4.1.1. The RAG Pipeline: Chunk, Embed, Index, Retrieve, Ground
💡 First Principle: Each pipeline stage has one job, and a failure at any stage propagates downstream. Bad chunking produces incoherent retrieval candidates; bad embeddings retrieve the wrong chunks; good retrieval but a weak prompt still grounds poorly. Diagnose by stage, not by symptom.
The flow: Chunk large documents into passages small enough to embed and focused enough to be independently meaningful. Embed each chunk into a vector that captures its meaning. Index the vectors (and original text) in a searchable store. At query time, embed the question the same way, retrieve the nearest chunks, and ground the model by inserting those chunks into the prompt with instructions to answer from them and cite sources.
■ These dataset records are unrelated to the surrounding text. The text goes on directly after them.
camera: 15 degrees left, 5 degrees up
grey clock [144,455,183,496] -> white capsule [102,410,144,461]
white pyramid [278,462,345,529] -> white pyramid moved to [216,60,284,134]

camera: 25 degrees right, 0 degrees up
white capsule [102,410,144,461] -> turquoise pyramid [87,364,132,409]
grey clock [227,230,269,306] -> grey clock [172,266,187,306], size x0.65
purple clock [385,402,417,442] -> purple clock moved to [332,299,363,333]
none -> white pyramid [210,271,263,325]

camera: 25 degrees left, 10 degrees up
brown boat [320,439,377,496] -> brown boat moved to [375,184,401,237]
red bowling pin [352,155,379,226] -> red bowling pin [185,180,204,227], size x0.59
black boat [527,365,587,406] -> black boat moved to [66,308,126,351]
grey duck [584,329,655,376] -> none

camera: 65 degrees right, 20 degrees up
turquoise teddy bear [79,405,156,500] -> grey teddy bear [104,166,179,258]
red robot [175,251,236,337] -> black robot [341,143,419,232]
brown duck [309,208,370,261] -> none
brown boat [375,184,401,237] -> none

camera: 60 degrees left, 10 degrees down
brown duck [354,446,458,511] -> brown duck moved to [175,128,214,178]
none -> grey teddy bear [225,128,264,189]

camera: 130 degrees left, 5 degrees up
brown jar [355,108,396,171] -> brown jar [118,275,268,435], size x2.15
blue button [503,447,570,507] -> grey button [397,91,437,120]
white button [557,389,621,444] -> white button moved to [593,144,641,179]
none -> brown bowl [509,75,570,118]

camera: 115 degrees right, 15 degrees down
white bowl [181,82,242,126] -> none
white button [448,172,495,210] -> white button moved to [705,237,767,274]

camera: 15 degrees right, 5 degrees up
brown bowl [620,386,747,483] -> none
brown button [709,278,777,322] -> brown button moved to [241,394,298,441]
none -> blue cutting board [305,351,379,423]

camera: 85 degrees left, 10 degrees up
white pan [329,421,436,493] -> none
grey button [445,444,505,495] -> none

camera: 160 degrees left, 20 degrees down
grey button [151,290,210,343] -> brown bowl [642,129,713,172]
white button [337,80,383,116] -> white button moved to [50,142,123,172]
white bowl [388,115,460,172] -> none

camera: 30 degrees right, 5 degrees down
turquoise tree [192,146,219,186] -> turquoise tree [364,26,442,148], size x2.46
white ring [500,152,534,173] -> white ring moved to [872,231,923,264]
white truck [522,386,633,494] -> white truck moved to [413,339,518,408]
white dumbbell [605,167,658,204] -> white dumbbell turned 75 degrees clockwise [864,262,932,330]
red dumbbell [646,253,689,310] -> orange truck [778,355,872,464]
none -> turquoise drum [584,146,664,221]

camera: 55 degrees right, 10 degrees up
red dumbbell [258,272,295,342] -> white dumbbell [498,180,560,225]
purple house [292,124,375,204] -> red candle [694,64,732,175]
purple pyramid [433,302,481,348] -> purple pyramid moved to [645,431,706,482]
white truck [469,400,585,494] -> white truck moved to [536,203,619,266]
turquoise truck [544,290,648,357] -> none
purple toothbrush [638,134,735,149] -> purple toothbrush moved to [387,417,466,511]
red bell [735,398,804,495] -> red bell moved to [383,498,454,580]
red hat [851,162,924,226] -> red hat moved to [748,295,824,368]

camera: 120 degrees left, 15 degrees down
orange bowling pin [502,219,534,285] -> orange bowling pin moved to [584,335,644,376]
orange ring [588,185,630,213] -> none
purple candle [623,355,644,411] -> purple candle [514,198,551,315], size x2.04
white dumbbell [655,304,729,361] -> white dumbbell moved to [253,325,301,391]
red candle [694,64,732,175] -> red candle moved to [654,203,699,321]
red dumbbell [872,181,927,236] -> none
⚠️ Exam Trap: When a RAG answer is wrong, the instinct is to blame the model. But if the retrieved chunks didn't contain the answer, no model swap will fix it — the failure is upstream in chunking, embedding, or retrieval. A scenario describing "the model answers from the wrong information" is usually a retrieval-quality problem, not a generation problem.
Reflection Question: A RAG assistant confidently answers using a chunk that's topically related but not actually relevant to the question. Which pipeline stage is the prime suspect, and why isn't switching to a bigger model the fix?